MIT "brain-on-a-chip" could make AI more portable

We have made quite a lot of progress in artificial intelligence in the past years, partly thanks to the rising popularity of consumer products powered by machine learning and neural networks. We are still, however, far from the dream or nightmare of sentient androids because AI as we know it is heavily dependent on software that must run on powerful hardware the size of large cabinets. MIT engineers, however, have come upon a new design that could make artificial brains fit in more portable devices or, in the future, structures the size of human heads.

The comparison with organic brains isn't just a metaphor because this new "brain on a chip" more closely mimics the way our own brain works. Instead of simply using transistors that transmits only values of 1 (powered) and 0 (not powered), it uses memristors or memory transistors that mimic brain synapses to transmit and, more importantly, remember, a wider range of values depending on the charge passing through it.

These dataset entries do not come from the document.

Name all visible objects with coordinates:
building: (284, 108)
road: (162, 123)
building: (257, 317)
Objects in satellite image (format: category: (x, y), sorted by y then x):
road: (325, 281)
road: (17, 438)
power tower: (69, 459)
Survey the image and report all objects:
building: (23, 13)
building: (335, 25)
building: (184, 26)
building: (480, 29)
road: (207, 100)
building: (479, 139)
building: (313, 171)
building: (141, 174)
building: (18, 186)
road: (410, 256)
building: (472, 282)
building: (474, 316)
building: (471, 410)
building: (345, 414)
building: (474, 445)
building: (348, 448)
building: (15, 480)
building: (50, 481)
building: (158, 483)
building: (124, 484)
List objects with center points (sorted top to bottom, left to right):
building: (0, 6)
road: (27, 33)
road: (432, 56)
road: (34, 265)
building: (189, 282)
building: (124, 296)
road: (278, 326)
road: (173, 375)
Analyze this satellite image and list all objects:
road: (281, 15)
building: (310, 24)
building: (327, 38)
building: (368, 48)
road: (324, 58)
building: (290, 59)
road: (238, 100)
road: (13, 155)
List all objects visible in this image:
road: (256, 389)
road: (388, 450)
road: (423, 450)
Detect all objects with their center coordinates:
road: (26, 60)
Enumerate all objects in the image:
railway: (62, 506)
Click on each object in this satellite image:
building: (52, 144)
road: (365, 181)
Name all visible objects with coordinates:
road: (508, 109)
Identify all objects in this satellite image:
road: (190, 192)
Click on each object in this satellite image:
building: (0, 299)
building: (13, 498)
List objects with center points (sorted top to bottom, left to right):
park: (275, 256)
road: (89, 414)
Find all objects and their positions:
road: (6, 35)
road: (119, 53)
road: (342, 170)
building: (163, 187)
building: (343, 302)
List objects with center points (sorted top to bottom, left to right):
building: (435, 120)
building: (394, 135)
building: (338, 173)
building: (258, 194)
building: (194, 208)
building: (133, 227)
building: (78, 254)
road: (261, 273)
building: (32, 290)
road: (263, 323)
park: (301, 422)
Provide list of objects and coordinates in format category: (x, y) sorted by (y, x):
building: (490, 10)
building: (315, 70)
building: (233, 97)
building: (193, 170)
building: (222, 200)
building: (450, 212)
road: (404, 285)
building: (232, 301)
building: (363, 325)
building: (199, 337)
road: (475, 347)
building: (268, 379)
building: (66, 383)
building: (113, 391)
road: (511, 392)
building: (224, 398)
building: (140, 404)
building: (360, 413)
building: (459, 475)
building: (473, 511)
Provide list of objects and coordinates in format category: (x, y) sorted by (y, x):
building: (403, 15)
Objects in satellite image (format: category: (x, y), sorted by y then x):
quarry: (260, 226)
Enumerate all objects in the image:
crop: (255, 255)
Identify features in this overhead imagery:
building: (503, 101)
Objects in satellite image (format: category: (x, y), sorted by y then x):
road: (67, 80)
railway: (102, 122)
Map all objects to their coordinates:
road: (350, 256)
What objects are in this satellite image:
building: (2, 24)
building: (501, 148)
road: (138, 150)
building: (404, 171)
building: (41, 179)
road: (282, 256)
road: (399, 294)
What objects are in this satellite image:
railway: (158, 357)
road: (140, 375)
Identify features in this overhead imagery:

Memristors are not new but their problem has always been one of size and power efficiency. Current designs require a minimum voltage to transmit ions from the negative electrode end of the memristor to the positive end. This, in turn, requires a rather large channel that makes the overall chip design larger. The challenge, then, was to find a material that could allow ions to travel through a thin and narrow conduction channel but still keep themselves together to actually register a charge.

These MIT engineers turned to the science of melding metals known as metallurgy to find a mix that would allow them to bridge a negative silicon electrode with a positive silver one in that manner. The solution they came up with was an alloy of silver and copper that allowed them to cram tens of thousands of such memristors in a millimeter-square silicon chip.

The results were very promising, with the memristors remembering their initial current they received, even with the voltage was modulated over time. This, in effect, allowed the chip to remember images, for example, and reproduce the exact same crisp picture every time without degradation. The engineers aim to build neural network hardware that is both portable but can still go beyond the current software-based artificial synapse networks that we have.